Lottery ticket demand
Demand increases as people participate, even though probability decreases. Over-weighting small probabilities
Mental accounting
We perceive money to be nonfungible - objectively, money in the pocket should be the same as money in checking/savings, but we don’t experience it that way. We treat money differently depending on situation - saving $5 on $15 seems better than saving $5 on $750. We tend to keep artificial, separate budgets for different things. This happens because it is easier to keep track of money if we reset our reference point for each account we keep.
Sunk cost effect
Once already invested, don’t want to quit even if odds against. Failure to adjust a reference point appropriately to take in only future costs and gains. We keep mental accounts open in order to balance, when in fact we should ignore what happened in the past. Increased risk taking
Framing effects
The way choices are framed has a big impact on our decisions. Recall risky choice framing (framed as gain or loss) discussed earlier
Attribute framing
We like hearing 90% lean rather than 10% fat; 95% success rate rather than 5% failure rate
Do different frames provide different information?

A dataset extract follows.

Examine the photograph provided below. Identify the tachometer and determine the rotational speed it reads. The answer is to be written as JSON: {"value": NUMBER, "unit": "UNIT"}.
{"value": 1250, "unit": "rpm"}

Some argue that they do, as they emphasize different information and suggest different inferences/opinions
Goal framing
Framing policies differently to influence behavior. Saving environment vs. destroying environment vs. cutting jobs vs. hurting the economy. Goes a step further than attribute framing by changing the issue, highlighting certain aspects and ignoring others
Revealed vs. Constructed Preference
People have stored preferences that can be discovered or inferred via behavior vs. people do not have pre-stored preferences but construct when asked - flexible. Evidence is against revealed preference because framing causes preference reversals.